【生物基礎】生物の進化を通して多様性と共通性の由来を学ぶ【授業実践備忘録】

今回の授業実践備忘録は生物基礎で扱う「生物の進化と系統」について。
進化と系統の詳しい内容は上位科目の「生物」で扱いますが、ここでは「なぜ生物は多様性と共通性を合わせもつか」について考え、それが進化によるものであることを生徒に知ってもらいました。

対象

高校1年生
クラスによって25〜39人というように人数に幅がある。

生徒観

正直なところ学力はあまり高くはないが、授業に対しては前向きに取り組んでいる。
授業では挙手により積極的に発言したり、活発に話し合いをしている。

教材

教科書と自作の授業プリント(ワークシートと知識の整理を兼用)

前回までの復習

前回の授業の復習として、生物の共通点について生徒に挙げてもらった。
私の方では、生徒から挙がった意見を黒板左隅にまとめた。

生物の共通点

① 細胞からできている

② 代謝を行い、エネルギーを得ている

③ 生殖を行い、DNAを子孫に継ぐ。

④ 刺激に対して応答する

⑤ 一定の状態を保つ

⑥ 進化する

生物の進化と系統

ワーク(脊椎動物の進化)

脊椎動物を特徴ごとに区分けして表にまとめることを課題とした。
授業プリントには「脊椎動物の種類」「脊椎があるかないか」「四肢をもつかもたないか」「呼吸のしかた」「子どものふやし方」という項目に分けた表を入れ、私の方でも板書した。

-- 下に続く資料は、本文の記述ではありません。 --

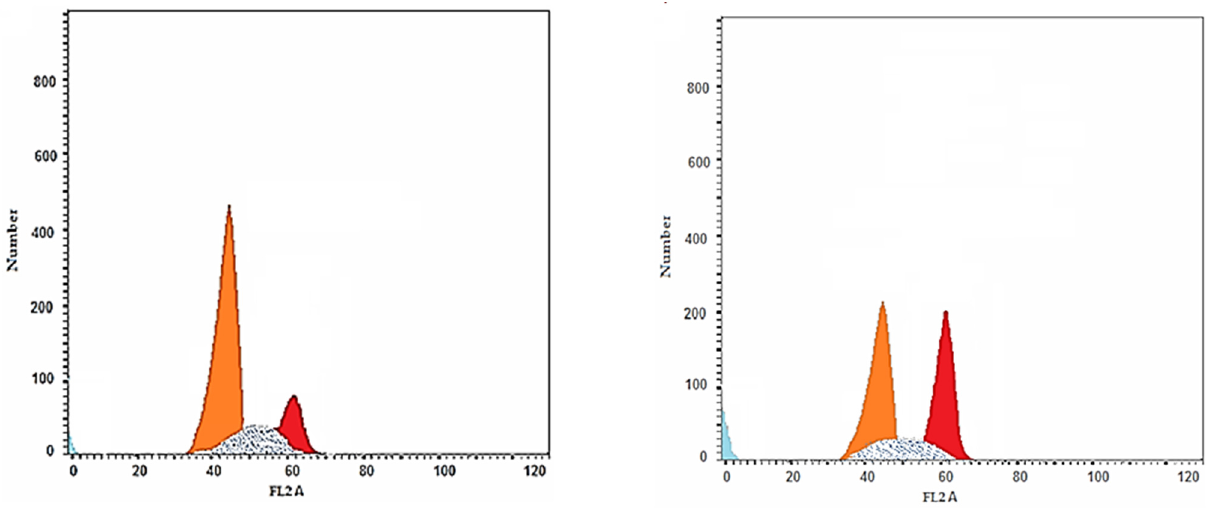
Figure 3. The cell cycle in HCT-116 after treatment with compound 6 employing the flow cytometry. ( a ) is the control test, ( b ) is the treated cells. Compound 6 caused a significant increase of the cells population at the pre-G1 phase (16.93%) in comparison to the control cells (3.05%).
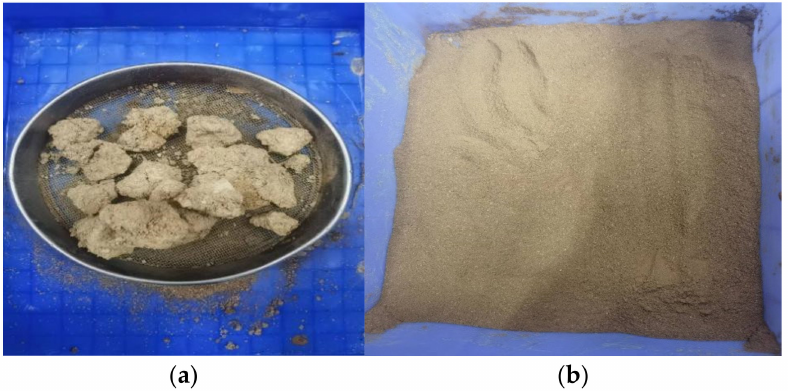
Figure 17. ( a ) Drying clay; ( b ) Fine soil through 2 mm sieve.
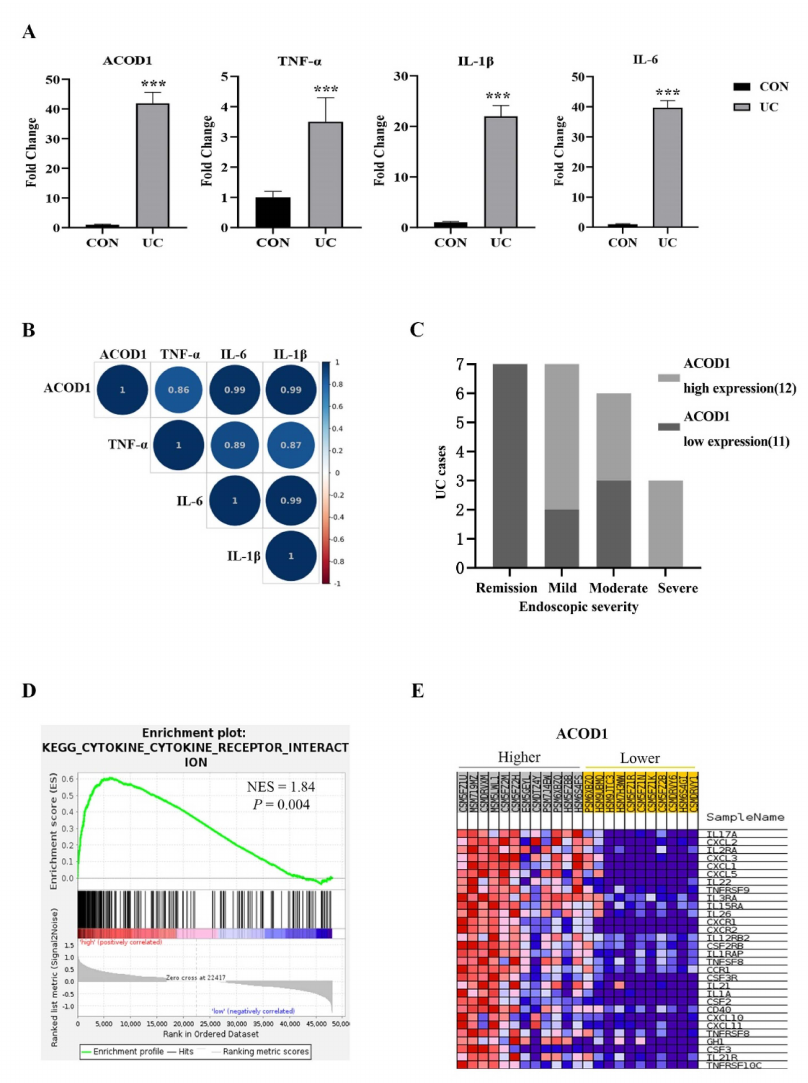
Figure 5. ACOD1 is highly expressed in the colon tissue of UC patients and associated with intestinal inflammation. ( A ) The transcription levels of inflammatory factors (TNF- α , IL-1 β , and IL-6), and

生徒個々に表をつくる前に、クラス全員で脊椎動物の種類を確認し、表上段は左から魚類・両生類・爬虫類・鳥類・哺乳類の順番で全生徒に穴埋めをしてもらった。
その上で、四肢・呼吸・子どものふやし方については生徒自身で考え、区分けをしてもらった。

生徒の意見

脊椎動物の分類については中学校の段階で時間をかけて取り組んでいるようで、どの生徒も中学校で学んだように整理ができていた。
ただ、両生類について、幼生は四肢がなくエラ呼吸を行い、成体になってから四肢をもち肺呼吸を行うので、区切り方で迷っていた生徒もいた。

まとめ

まずは私の方で四肢・呼吸のしかた・子どものふやし方について表を穴埋めした。

その後、表にオレンジ色で線を入れ、階段を降りるように進化が起こっていることを示した。

生物の進化にはつながりがある。
このつながりを「系統」とよび、それを樹形(トーナメント表のよう)にまとめたものを「系統樹」とよぶことを示した。

この表をもとにして系統樹を描いた。

補足(植物の進化)

ちなみに植物の分類は生物基礎の教科書には載っていないが、表と樹形図は次のようになると考えられる。

生物全体の系統樹

現在、地球上では約190万種類の生物が知られているが、大まかに分類すると「バクテリア」「アーキア」「原生生物」「植物」「菌類」「動物」となることを示した。
さらに、原生生物の中でも藻類だけは、他の原生生物と分かれ方が異なる。
また、生徒がイメージしづらいところについては、具体的な生物の例を口頭で示した。
その上で以下のように板書した。

ちなみにこの系統樹は、遺伝子の塩基配列によってできたもので「分子系統樹」とよばれている。
また、原生生物(藻類含む)・植物・菌類動物は「真核生物ドメイン」、アーキアは「アーキアドメイン」、バクテリアは「バクテリアドメイン」というふうに大きく分類される。
※分子系統樹とドメインについては、上位科目の「生物」で詳しく扱う。

また、この段階でウイルスが生物に分類されないことにも触れた。

授業実践の振り返り・反省

植物の分類も教えたかった

生物基礎の科目の特質上、ヒトにまつわる事柄を扱うことが主となるのですが、脊椎動物の分類だけでなく、植物の分類も授業で扱いたかったというのが本音です。
植物の分類については中学1年でもすでに学んでいます。
ただ、生物の多様性を扱うということと、後に学ぶ植生・バイオーム・生態系との関連性を考えると、植物の種類と特徴をこの段階で復習することが必要だったのではないかと思っています。

「原核生物」と「真核生物」

私が授業で使っている出版社の教科書では、バクテリアとアーキアが「原核生物」に分類されると唐突に出てきています。
確かに、中学校の段階で細胞の中に書くが含まれていることは学んでいるのでわかるはずだと執筆者側は考えているのでしょう。
しかし、生徒によっては核というものが細胞の中にあることを忘れていて、真核細胞と原核細胞の違いを詳しく説明しないままに教えても、ピンときていない様子が伺えました。